Task objective: Reproduce the entries that follow precisely, setting aside any images.

Task material:
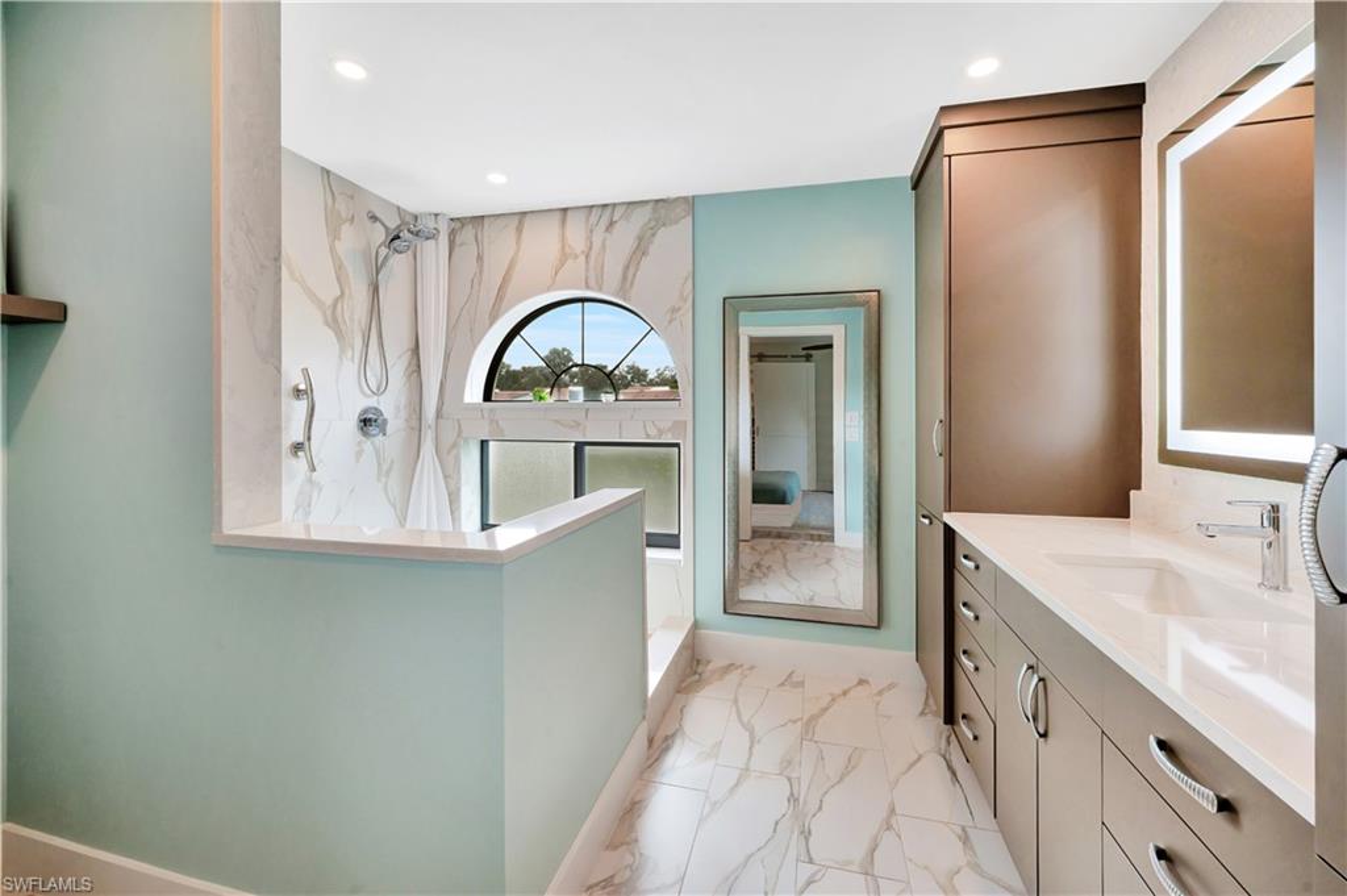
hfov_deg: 104.3
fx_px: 523
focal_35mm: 14
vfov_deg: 81.1
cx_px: 674
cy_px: 448
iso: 200
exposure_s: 1/13
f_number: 11
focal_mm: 14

Finished task:
hfov_deg: 104.3
fx_px: 523
focal_35mm: 14
vfov_deg: 81.1
cx_px: 674
cy_px: 448
iso: 200
exposure_s: 1/13
f_number: 11
focal_mm: 14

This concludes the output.